The writer of The Remains of the Day, Kasuo Ishiguro [who came to the UK from Japan when he was five] is of mixed heritage, and this, it seems to me, gives him a fresh and interesting perspective on his characters. Does your mixed British and Indian heritage also give you a fresh perspective on your clients’ challenges?
I think it does give you that ability to see things from multiple perspectives. Being of mixed heritage for me means fitting into all worlds, but not being totally of any world. It means you can draw on the best parts of each, but also it gives you the ability to be critical and objective as well. Sometimes clients grapple with how to deal with their succession planning due to tensions between different cultures because children and other family members grew up and live all around the world. I appreciate the friction and duality that can exist. I help my clients see difficult issues from different angles.
My clients are always telling me I’ve been more than just a lawyer for them. That’s why they come to me. I’m not just about getting a specific thing done, and that’s it. I need to understand what makes them tick to be able to advise them correctly, and to put the right things in place for them. That’s how I’ve become a trusted adviser to so many individuals and families.

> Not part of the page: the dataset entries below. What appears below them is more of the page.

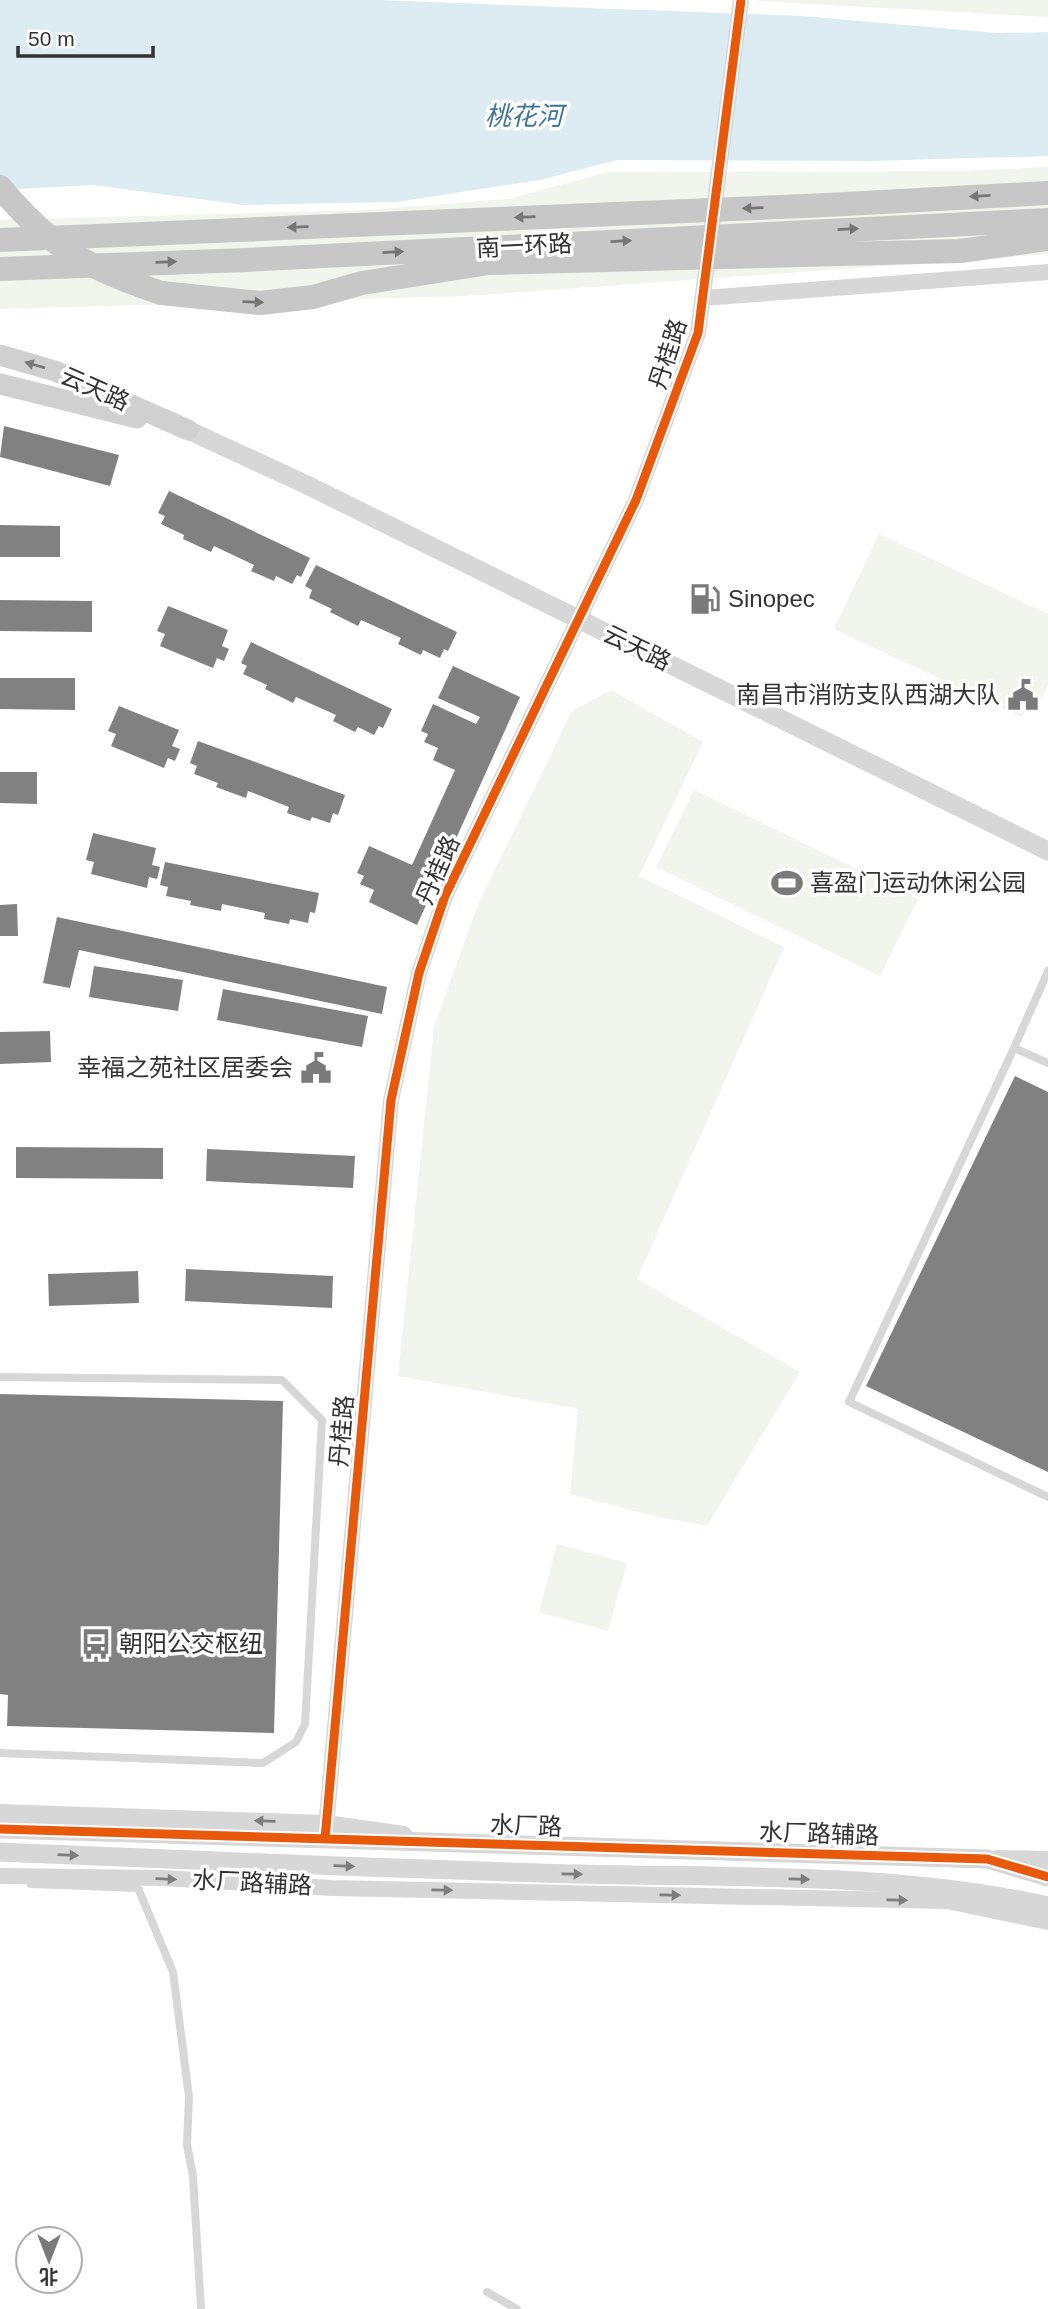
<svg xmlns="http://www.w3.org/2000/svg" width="1048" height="2309" viewBox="0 0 1048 2309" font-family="Helvetica,'Noto Sans SC',sans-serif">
  <rect width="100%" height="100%" fill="#fff"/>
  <!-- green -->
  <path fill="#f1f5ed" d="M 1048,0 L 1048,17 L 758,1 L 758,0 Z
    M 1048,167 L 1048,254 L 466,296 L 0,309 L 0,220 L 368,210 L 508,199 L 607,172 L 966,171 Z
    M 879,534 L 1048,614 L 1048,685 L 1040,702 L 1031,698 L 1022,717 L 834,629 Z
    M 611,690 L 703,742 L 639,876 L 784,947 L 637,1279 L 800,1372 L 707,1526 L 649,1515 L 570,1494 L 578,1409 L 398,1376 L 434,1027 L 477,907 L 572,711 Z
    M 694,790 L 918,899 L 880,976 L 656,867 Z
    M 557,1544 L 627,1563 L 608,1631 L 539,1612 Z"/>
  <!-- water -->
  <path fill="#ddebf3" d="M 0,0 L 378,0 L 802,16 L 998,33 L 1048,32 L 1048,156 L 872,161 L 617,160 L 540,180 L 397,202 L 244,205 L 93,185 L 0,190 Z"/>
  <!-- building -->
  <path fill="#818181" d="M 4,426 L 119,455 L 110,486 L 0,457 Z
    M 169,491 L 310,558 L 301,577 L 297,575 L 292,584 L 276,576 L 274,581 L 251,571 L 254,565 L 214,546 L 211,552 L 183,539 L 184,535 L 161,524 L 165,516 L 158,513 Z
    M 0,525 L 60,526 L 60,557 L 0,557 Z
    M 316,565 L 457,632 L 448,651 L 444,649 L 440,658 L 423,650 L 421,655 L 398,644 L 401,638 L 361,620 L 358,626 L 330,612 L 332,609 L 309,598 L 312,590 L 305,586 Z
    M 0,600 L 92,601 L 92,632 L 0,631 Z
    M 168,606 L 228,630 L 222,646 L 229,649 L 224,661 L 217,658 L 213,668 L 160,646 L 165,634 L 157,631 Z
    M 251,642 L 392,709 L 383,728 L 379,726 L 374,735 L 358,727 L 355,732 L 333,721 L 336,715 L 296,697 L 293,703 L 265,689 L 267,685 L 243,674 L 247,666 L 241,663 Z
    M 453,666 L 520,697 L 417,925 L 369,902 L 374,890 L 360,884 L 364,876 L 357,873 L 369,846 L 412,865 L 455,770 L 433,760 L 438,748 L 424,742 L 428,734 L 421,731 L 433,704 L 476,724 L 480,717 L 438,698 Z
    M 0,678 L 75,678 L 75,710 L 0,709 Z
    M 119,706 L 179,730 L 172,746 L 180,749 L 175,761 L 168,758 L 164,768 L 111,746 L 116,734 L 108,731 Z
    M 198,741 L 345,795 L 338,815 L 333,813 L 330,823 L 312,817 L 310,821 L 287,813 L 289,807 L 248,791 L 246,798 L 216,787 L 218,783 L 194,774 L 197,766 L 190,763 Z
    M 0,772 L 37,772 L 37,804 L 0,803 Z
    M 93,833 L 156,848 L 152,865 L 160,867 L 157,879 L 149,877 L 147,888 L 91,874 L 94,862 L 86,860 Z
    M 165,862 L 319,893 L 315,913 L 310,912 L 308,923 L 290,919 L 289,924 L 264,919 L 265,913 L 222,904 L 221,911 L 190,905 L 191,901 L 166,896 L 168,887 L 160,885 Z
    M 17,904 L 18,936 L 0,936 L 0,905 Z
    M 57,917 L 387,987 L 382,1014 L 79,950 L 70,988 L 43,983 Z
    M 94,966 L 183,980 L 178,1011 L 89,997 Z
    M 223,989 L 368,1016 L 362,1047 L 217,1020 Z
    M 50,1031 L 51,1062 L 0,1064 L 0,1032 Z
    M 1015,1076 L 1048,1092 L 1048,1472 L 866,1386 Z
    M 16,1147 L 163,1148 L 163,1179 L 16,1178 Z
    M 207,1149 L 355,1156 L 353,1188 L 206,1181 Z
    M 186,1269 L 333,1276 L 332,1308 L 185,1301 Z
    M 138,1271 L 139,1303 L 49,1306 L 48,1274 Z
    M 0,1394 L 283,1401 L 274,1733 L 7,1726 L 8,1695 L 0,1694 Z"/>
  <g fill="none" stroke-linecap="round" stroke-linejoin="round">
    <!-- service -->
    <path stroke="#d7d7d7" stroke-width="8" d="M 1014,1048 L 1048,971
      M 1048,1063 L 1014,1048 L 849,1402 L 1048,1497
      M 0,1377 L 282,1380 L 322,1420 L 305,1724 L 296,1742 L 263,1763 L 0,1753
      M 31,1884 L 138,1888 L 173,1972 L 189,2097 L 187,2145 L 193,2176 L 201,2309
      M 487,2292 L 517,2309"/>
    <!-- minor -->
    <path stroke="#d7d7d7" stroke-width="16" d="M 703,298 L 1048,272
      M 0,1812 L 326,1823 L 404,1834
      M 325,1839 L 391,1100 L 419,973 L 445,896 L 636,500 L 698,333 L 741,0
      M 998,1858 L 1048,1859
      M 0,1876 L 162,1878 L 332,1888 L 947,1901 L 1048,1922"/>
    <!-- tertiary -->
    <path stroke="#d7d7d7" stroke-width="19" d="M 188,430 L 307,485 L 1048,851
      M 0,1829 L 987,1859 L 1048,1877
      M 0,1852 C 193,1860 387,1869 580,1874 C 736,1878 895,1872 1048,1906"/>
    <!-- secondary -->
    <path stroke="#d0d0d0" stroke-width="21" d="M 0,355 L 55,371 L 188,430
      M 0,384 L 137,418"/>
    <!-- trunk -->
    <path stroke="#c7c7c7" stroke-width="24" d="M 0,187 C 52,249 86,267 161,293"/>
    <!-- trunk-bridge -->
    <path stroke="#c7c7c7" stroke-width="24" d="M 0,240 L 827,205 L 1048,193
      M 0,269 L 246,260 L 1048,220
      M 161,293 L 260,303 L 313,297 L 362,283 L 489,263 L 960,251 L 1048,239"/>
    <defs>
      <path id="cycleway" d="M 0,1829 L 987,1859 L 1048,1877
        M 325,1839 L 391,1100 L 419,973 L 445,896 L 636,500 L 698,333 L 741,0"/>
    </defs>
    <!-- cycleway casing -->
    <use href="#cycleway" stroke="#fff" stroke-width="13"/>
    <!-- cycleway -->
    <use href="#cycleway" stroke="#e8590c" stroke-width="9"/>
  </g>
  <!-- one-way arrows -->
  <defs><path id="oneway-solid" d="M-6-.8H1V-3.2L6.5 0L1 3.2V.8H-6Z" transform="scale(1.75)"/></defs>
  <g fill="#767676">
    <use href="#oneway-solid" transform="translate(980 196) rotate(177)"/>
    <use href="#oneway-solid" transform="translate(753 208) rotate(178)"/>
    <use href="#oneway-solid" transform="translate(525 217) rotate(178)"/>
    <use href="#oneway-solid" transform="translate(298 227) rotate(178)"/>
    <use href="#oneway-solid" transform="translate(848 229) rotate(-3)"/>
    <use href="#oneway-solid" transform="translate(621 241) rotate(-3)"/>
    <use href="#oneway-solid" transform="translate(393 252) rotate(-3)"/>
    <use href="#oneway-solid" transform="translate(166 262) rotate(-2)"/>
    <use href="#oneway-solid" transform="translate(253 302) rotate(2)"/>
  </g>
  <use fill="#7a7a7a" href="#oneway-solid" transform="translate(35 365) rotate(-164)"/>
  <g fill="#7d7d7d">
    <use href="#oneway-solid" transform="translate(265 1821) rotate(-178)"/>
    <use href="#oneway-solid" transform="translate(68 1855) rotate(2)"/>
    <use href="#oneway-solid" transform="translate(344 1866) rotate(2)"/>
    <use href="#oneway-solid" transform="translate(572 1874) rotate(1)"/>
    <use href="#oneway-solid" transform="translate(166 1879) rotate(2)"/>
    <use href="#oneway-solid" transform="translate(799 1879) rotate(1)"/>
    <use href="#oneway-solid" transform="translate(442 1890) rotate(1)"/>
    <use href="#oneway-solid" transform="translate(670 1895) rotate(1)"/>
    <use href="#oneway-solid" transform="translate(897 1900) rotate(1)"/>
  </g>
  <!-- icons -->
  <defs>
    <symbol id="fuel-bare" viewBox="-9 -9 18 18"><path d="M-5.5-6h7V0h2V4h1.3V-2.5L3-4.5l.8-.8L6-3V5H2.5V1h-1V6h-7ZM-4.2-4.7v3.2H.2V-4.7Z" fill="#7a7a7a" stroke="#fff" stroke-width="2.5" paint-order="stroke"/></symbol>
    <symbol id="civic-bare" viewBox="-9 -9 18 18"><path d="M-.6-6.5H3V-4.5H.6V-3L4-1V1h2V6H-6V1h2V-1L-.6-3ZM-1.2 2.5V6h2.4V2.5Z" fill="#7a7a7a" stroke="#fff" stroke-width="2.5" paint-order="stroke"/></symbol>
    <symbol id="stadium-bare" viewBox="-9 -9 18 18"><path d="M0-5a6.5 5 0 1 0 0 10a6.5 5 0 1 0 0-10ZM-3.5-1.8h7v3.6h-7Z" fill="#7a7a7a" stroke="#fff" stroke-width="2.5" paint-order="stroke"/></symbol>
    <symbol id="bus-bare" viewBox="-9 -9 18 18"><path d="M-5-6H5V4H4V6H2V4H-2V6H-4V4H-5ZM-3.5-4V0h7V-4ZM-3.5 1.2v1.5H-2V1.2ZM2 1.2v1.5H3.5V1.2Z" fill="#7a7a7a" stroke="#fff" stroke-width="2.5" paint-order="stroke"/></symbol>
  </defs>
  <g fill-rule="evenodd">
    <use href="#fuel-bare" x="683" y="577" width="44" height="44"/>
    <use href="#civic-bare" x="1001" y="673" width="44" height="44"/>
    <use href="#stadium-bare" x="765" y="861" width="44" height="44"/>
    <use href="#civic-bare" x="294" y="1046" width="44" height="44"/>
    <use href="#bus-bare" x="74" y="1622" width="44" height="44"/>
  </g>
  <g text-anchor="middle" stroke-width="7" stroke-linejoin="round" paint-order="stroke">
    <!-- street labels -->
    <g font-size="24" fill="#333" stroke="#fff">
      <text transform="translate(524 246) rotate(-3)" y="8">南一环路</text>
      <text transform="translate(668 354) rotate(-72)" y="8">丹桂路</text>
      <text transform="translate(95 389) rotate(24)" y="8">云天路</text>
      <text transform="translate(637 648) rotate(26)" y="8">云天路</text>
      <text transform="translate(438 870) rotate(-66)" y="8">丹桂路</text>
      <text transform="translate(342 1431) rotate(-85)" y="8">丹桂路</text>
      <text transform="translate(526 1826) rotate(2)" y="8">水厂路</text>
      <text transform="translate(819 1834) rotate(2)" y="8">水厂路辅路</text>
      <text transform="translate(252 1883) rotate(3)" y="8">水厂路辅路</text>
    </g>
    <!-- poi labels -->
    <g font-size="24" fill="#333" stroke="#fff" text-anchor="start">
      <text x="728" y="607">Sinopec</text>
      <text x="1000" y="703" text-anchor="end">南昌市消防支队西湖大队</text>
      <text x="810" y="891">喜盈门运动休闲公园</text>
      <text x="293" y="1076" text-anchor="end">幸福之苑社区居委会</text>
      <text x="119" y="1652">朝阳公交枢纽</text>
    </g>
    <!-- water labels -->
    <g font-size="26" font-style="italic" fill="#3f7597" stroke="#fff">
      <text x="524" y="125">桃花河</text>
    </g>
  </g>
  <!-- north arrow -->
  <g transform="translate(49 2260) rotate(180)"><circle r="33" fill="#ffffff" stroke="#adadad" stroke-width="2"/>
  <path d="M0-5L12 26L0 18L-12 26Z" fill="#7a7a7a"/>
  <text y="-10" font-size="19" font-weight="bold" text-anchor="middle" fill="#333333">北</text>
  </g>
  <!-- scale -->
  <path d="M18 46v10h135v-10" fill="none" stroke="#333333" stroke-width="3.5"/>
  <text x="28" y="46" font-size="21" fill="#333333" stroke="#ffffff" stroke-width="5" paint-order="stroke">50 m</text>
</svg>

Finally, what would you say to someone who was thinking of doing charity work?
I would say to them don’t think you don’t have the time, we all have the time. Even if it’s only a small amount of time it can make a big difference. Don’t underplay your skills and talents. You could make a huge difference. And people are incredibly grateful, even for a small amount of time. What you think is small often doesn’t seem small to the person who is benefiting from it.